Grid Search Agent
- class or_suite.agents.oil_discovery.grid_search.grid_searchAgent(epLen, dim=1)[source]
Agent that uses a bisection-method heuristic algorithm to the find location with the highest probability of discovering oil.
- update_config()
(UNIMPLEMENTED)
- update_obs(obs, action, reward, newObs, timestep, info)[source]

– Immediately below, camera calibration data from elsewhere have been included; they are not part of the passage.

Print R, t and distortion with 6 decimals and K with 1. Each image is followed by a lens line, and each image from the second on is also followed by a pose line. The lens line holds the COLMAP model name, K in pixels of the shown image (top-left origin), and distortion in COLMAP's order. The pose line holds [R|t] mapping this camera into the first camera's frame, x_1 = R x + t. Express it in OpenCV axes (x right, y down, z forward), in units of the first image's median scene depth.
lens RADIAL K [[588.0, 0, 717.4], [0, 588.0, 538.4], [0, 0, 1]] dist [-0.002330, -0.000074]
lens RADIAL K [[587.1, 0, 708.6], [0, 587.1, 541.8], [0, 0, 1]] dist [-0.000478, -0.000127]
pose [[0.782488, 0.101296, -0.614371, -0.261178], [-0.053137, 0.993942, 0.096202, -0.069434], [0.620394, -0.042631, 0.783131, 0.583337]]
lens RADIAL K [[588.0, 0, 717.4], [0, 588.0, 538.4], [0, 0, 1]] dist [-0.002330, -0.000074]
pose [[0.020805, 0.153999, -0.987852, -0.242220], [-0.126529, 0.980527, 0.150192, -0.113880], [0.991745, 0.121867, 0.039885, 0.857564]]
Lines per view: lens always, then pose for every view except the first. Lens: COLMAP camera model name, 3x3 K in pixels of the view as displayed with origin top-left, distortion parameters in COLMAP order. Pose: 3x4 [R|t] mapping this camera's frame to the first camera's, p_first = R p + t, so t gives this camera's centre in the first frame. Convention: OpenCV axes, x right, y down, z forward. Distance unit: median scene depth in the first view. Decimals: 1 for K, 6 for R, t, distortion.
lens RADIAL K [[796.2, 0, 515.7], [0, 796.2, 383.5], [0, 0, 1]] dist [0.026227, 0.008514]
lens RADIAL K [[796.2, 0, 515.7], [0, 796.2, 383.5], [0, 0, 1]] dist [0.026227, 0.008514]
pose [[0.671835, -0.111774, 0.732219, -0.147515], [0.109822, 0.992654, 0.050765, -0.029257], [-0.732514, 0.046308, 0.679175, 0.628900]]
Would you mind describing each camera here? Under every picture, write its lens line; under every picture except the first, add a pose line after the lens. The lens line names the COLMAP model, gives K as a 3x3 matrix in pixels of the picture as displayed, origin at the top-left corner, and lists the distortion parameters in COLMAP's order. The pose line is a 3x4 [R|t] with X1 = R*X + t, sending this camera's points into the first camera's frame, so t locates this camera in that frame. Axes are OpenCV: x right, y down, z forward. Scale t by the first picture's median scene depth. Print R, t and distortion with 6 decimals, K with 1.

record reward of current midpoint or move bounds in direction of higher reward
- epLen
(int) number of time steps to run the experiment for
- dim
(int) dimension of metric space for agent and environment
- upper
(float list list) matrix containing upper bounds of agent at each step in dimension
- lower
(float list list) matrix contianing lower bounds of agent at each step in dimension
- perturb_estimates
(float list list) matrix containing estimated rewards from perturbation in each dimension
- midpoint_value
(float list) list containing midpoint of agent at each step
- dim_index
(int list) list looping through various dimensions during perturbation
- select_midpoint
(bool list) list recording whether to take midpoint or perturb at given step
- __init__(epLen, dim=1)[source]
- Parameters
epLen – (int) number of time steps to run the experiment for
dim – (int) dimension of metric space for agent and environment
- pick_action(state, step)[source]
If upper and lower bounds are updated based on perturbed values, move agent to midpoint. Else, perturb dimension by factor equal to half the distance from each bound to midpoint.
- update_obs(obs, action, reward, newObs, timestep, info)[source]
If no perturbations needed, update reward to be value at midpoint. Else, adjust upper or lower bound in the direction of higher reward as determined by the perturbation step. Agent loops across each dimension separately, and updates estimated midpoint after each loop.